Am 23. April 2026, bei einer Durchsuchung der Polizei Hannover, wurde in der Lagerhalle an der Leinestraße in Garbsen eine große Cannabis-Indoor-Plantage mit mehreren hundert Pflanzen entdeckt. Die Ermittlerinnen und Ermittler stießen auch auf ungewöhnliche Wärmeabstrahlung und erhöhten Stromverbrauch, die bereits zu Jahresbeginn Verdacht erweckten. In der Wohnung des Eigentümers in Laatzen fanden die Beamten unter anderem 40.000 Euro Bargeld, diverse Mobiltelefone und einen Laptop.

Der 51-jährige Tatverdächtige wurde festgenommen und kam für weitere Maßnahmen mit auf die Dienststelle. Die Ermittlungen wegen unerlaubten Anbaus von Marihuana in nicht geringen Mengen sind weiter anhaltend.
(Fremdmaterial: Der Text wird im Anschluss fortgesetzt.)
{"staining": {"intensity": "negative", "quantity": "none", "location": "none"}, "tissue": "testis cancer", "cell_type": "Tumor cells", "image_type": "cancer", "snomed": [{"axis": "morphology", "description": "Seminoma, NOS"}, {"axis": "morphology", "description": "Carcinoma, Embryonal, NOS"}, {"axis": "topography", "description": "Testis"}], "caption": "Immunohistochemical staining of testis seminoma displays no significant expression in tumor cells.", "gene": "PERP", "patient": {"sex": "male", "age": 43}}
Polizei Hannover führt umfangreiche Fahrtüchtigkeitskontrollen durch

Die Polizei Hannover hat in der vergangenen Woche umfangreiche Schwerpunktkontrollen zum Thema Fahrtüchtigkeit im Stadtgebiet durchgeführt. Diese Kontrollen fanden insbesondere im Umfeld des Frühlingsfestes und in der Innenstadt statt, mit dem Ziel, fahruntüchtige Fahrzeugführende frühzeitig aus dem Verkehr zu ziehen und die Sicherheit auf Hannovers Straßen zu erhöhen. Insgesamt wurden 84 Fahrzeuge kontrolliert, bei denen 16 Anzeigen wegen Alkohol-, Cannabis- oder Drogenkonsums am Steuer erlassen wurden.

Zwölf dieser Fälle bestätigten den Verdacht der Trunkenheit im Verkehr, was zu entsprechenden Strafanzeigen führte. Vier weitere Ordnungswidrigkeiten wurden wegen Alkohol-, Cannabis- und Betäubungsmittelkonsum gefertigt. 14 Blutproben wurden ordnet, wobei der Spitzenwert bei den Atemalkoholmessungen bei 2,29 Promille lag.
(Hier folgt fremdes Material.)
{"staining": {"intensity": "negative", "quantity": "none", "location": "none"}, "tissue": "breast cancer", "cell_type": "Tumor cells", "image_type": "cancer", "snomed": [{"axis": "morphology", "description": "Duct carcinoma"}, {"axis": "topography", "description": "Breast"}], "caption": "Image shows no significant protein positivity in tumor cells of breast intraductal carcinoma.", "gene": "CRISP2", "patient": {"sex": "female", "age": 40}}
Bei sechs weiteren Fahrern wurde Alkoholkonsum festgestellt, dieser jedoch unterhalb der 0,5-Promille-Grenze. Auffällig war die Verteilung der Trunkenheitsfahrten, die sich etwa zur Hälfte auf Pkw und zur Hälfte auf E-Scooter aufteilten. Angesichts steigender Unfallzahlen in diesem Bereich betont die Polizei Hannover die Gefährlichkeit der unterschätzten Elektro-Kleinstfahrzeuge, da Fahrer bei Stürzen kaum geschützt sind.

Im Rahmen der Kontrollen auf der Hamburger Allee fiel den Beamten ein 16-jähriger Fahrer besonders ins Auge. Der Jugendliche war am Steuer eines VW Golf unterwegs, an dem zuvor in Hannover entwendete Kennzeichen angebracht waren. Da der 16-Jährige keine Fahrerlaubnis besaß, das Fahrzeug nicht versichert war und zudem der Verdacht auf THC-Einfluss bestand, leiteten die Beamten diverse Strafverfahren ein – unter anderem wegen Urkundenfälschung.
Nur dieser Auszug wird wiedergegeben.